Pour tenter d’y remédier, la banque préfère parler de « regroupement » plutôt que de fermeture pure et simple. Ainsi, chaque client concerné se verrait proposer un transfert vers une agence située dans un rayon moyen de neuf kilomètres.
Malaise chez les élus locaux
La réaction n’a pas tardé chez certains responsables municipaux. À Nogent-sur-Vernisson, par exemple, le maire Philippe Moreau dénonce un manque total de transparence dans la gestion du dossier — alors que la direction affirme avoir pris soin d’informer individuellement tous les élus concernés dès juillet 2024, ainsi que chaque client via différents canaux (mail sécurisé, courrier postal ou téléphone).

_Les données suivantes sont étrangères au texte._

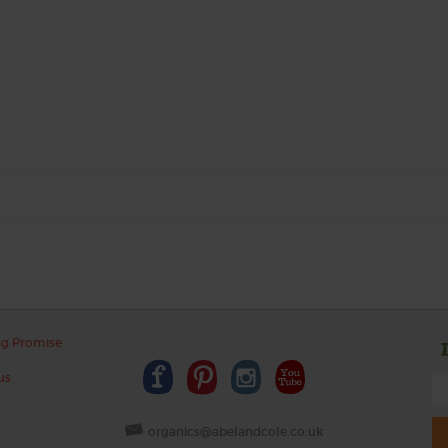
ng Promise
us
organics@abelandcole.co.uk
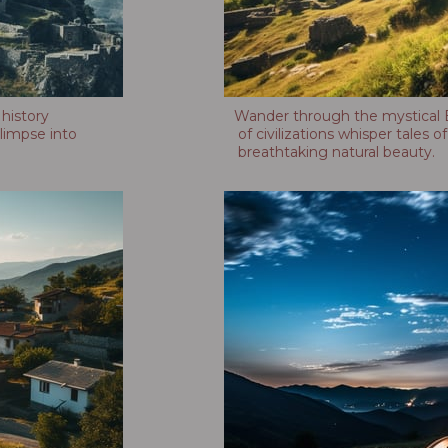
 history
Wander through the mystical B
limpse into
of civilizations whisper tales 
breathtaking natural beauty.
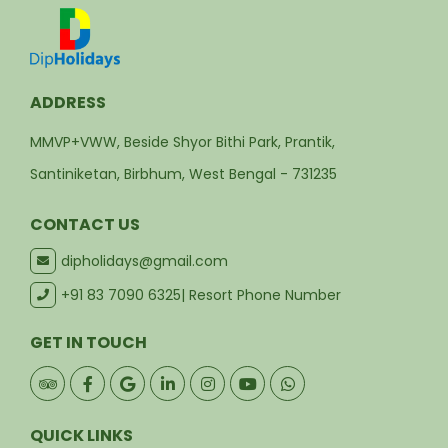
ADDRESS
MMVP+VWW, Beside Shyor Bithi Park, Prantik,
Santiniketan, Birbhum, West Bengal - 731235
CONTACT US
dipholidays@gmail.com
+91 83 7090 6325
| Resort Phone Number
GET IN TOUCH
QUICK LINKS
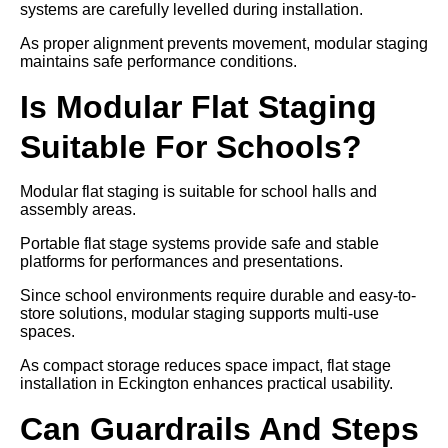
systems are carefully levelled during installation.
As proper alignment prevents movement, modular staging
maintains safe performance conditions.
Is Modular Flat Staging
Suitable For Schools?
Modular flat staging is suitable for school halls and
assembly areas.
Portable flat stage systems provide safe and stable
platforms for performances and presentations.
Since school environments require durable and easy-to-
store solutions, modular staging supports multi-use
spaces.
As compact storage reduces space impact, flat stage
installation in Eckington enhances practical usability.
Can Guardrails And Steps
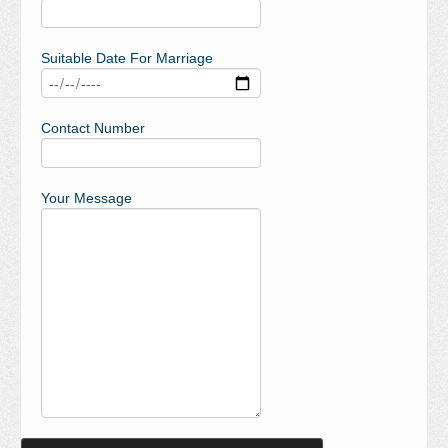
Suitable Date For Marriage
Contact Number
Your Message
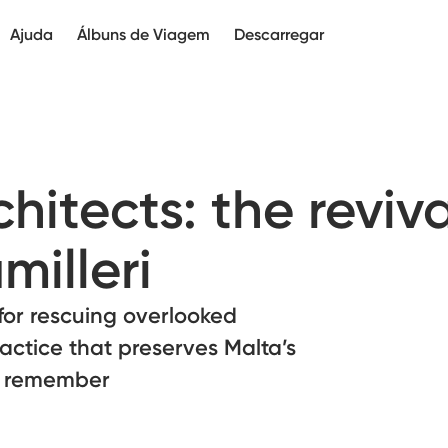
Ajuda
Álbuns de Viagem
Descarregar
itects: the reviva
illeri
 for rescuing overlooked
actice that preserves Malta’s
e remember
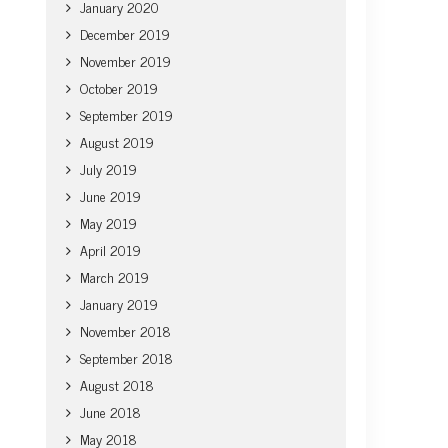
January 2020
December 2019
November 2019
October 2019
September 2019
August 2019
July 2019
June 2019
May 2019
April 2019
March 2019
January 2019
November 2018
September 2018
August 2018
June 2018
May 2018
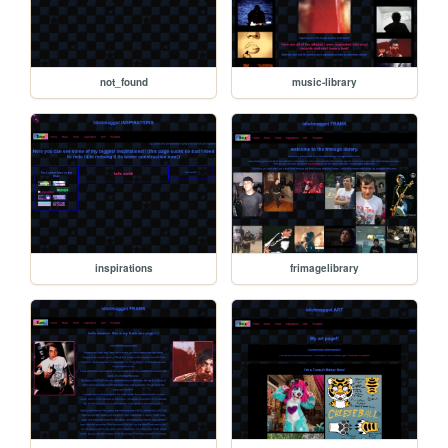
not_found
music-library
inspirations
frimagelibrary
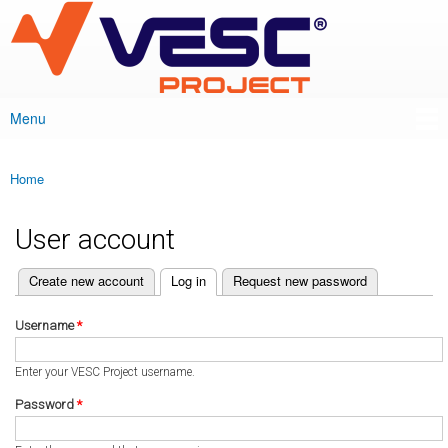
VESC Project
Skip to
main
content
Menu
Main menu
Home
You are here
User account
(active tab)
Create new account
Log in
Request new password
Primary tabs
Username
*
Enter your VESC Project username.
Password
*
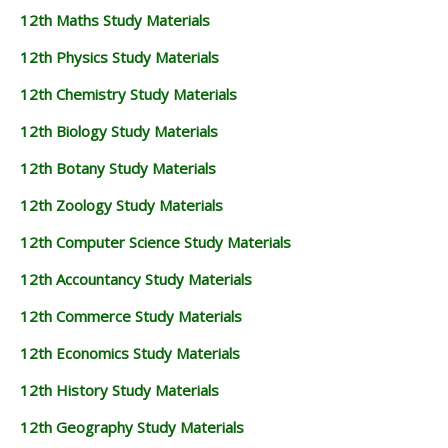
12th Maths Study Materials
12th Physics Study Materials
12th Chemistry Study Materials
12th Biology Study Materials
12th Botany Study Materials
12th Zoology Study Materials
12th Computer Science Study Materials
12th Accountancy Study Materials
12th Commerce Study Materials
12th Economics Study Materials
12th History Study Materials
12th Geography Study Materials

Reste une donnée rassurante pour les salariés : selon la direction, aucune suppression de poste n’est prévue ; chacun s’est vu proposer une nouvelle affectation au sein du groupe. Pourtant, sur le terrain comme dans les mairies rurales, le sentiment d’abandon demeure palpable face à cette transformation du maillage bancaire local.